Suppose that $(X,\wedge,\vee)$ is a complete lattice and that $\equiv$ is a congruence relation on $(X,\wedge,\vee)$, i.e, for all $x_1$, $x_2$ , $y_1$ and $y_2$ in $X$
- $x_1\equiv y_1$ and $x_2\equiv y_2$ implies $x_1\wedge x_2\equiv y_1\wedge y_2$, and
- $x_1\equiv y_1$ and $x_2\equiv y_2$ implies $x_1\vee x_2\equiv y_1\vee y_2$.
The congruence relation is an equivalence relation that preserves the lattice structure of $(X,\wedge,\vee)$.
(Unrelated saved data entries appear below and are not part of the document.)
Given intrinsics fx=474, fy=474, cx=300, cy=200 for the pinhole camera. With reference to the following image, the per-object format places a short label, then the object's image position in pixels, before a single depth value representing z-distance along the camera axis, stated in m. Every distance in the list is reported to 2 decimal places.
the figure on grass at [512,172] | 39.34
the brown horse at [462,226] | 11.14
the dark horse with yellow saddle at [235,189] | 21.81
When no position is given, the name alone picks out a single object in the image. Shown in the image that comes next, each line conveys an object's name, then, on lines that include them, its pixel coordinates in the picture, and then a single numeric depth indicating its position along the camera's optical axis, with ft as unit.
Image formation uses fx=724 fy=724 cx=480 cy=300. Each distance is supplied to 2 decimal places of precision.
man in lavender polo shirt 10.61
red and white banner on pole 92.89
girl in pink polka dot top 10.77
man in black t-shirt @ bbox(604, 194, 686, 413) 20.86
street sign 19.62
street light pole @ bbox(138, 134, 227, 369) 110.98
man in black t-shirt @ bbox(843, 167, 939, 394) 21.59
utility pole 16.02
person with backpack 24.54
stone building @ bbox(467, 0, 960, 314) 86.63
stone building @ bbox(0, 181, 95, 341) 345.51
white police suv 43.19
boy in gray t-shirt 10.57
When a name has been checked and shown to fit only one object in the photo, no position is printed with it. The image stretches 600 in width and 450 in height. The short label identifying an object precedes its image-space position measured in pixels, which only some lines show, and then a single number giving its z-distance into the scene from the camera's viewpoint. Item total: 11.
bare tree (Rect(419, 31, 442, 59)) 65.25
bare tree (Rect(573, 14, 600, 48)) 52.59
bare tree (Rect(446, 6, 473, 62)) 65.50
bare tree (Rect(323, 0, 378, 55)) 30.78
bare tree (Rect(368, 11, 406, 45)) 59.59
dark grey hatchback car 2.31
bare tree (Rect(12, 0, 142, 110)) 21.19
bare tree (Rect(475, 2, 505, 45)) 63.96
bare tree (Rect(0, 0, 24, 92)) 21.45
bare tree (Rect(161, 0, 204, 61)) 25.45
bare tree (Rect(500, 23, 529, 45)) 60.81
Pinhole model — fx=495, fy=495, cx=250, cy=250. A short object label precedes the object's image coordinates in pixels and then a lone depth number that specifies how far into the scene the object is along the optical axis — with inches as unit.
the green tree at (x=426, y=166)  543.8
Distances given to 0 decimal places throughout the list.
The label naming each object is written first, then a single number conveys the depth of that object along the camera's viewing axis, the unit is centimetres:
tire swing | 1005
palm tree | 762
My question is: does the congruence relation also preserve the completeness property? That is, if $(x_i)_{i\in I}$ and $(y_i)_{i\in I}$ are two families of elements in $X$ such that $x_i\equiv y_i$ for each $i$ in $I$, then do we have $\bigwedge_{i\in I}x_i\equiv\bigwedge_{i\in I}y_i$ and $\bigvee_{i\in I}x_i\equiv\bigvee_{i\in I}y_i$?
Given any infinite set $A$, define the relation $S \equiv T$ on $P(A)$ (the power set of $A$) to mean that the symmetric difference $S \triangle T$ is finite.
One can then use the fact that the finite subsets of $A$ form an ideal of $P(A)$ to show that $\equiv$ is in fact a lattice congruence.
However, $\equiv$ is not a complete lattice congruence. For example, let $I=A$, and $S_i=\{i\}$ and $T_i=\emptyset$ for each $i \in I$. Then, $S_i \equiv T_i$ for any $i \in I$, but $\bigcup_{i \in I} S_i \not\equiv \bigcup_{i \in I} T_i$.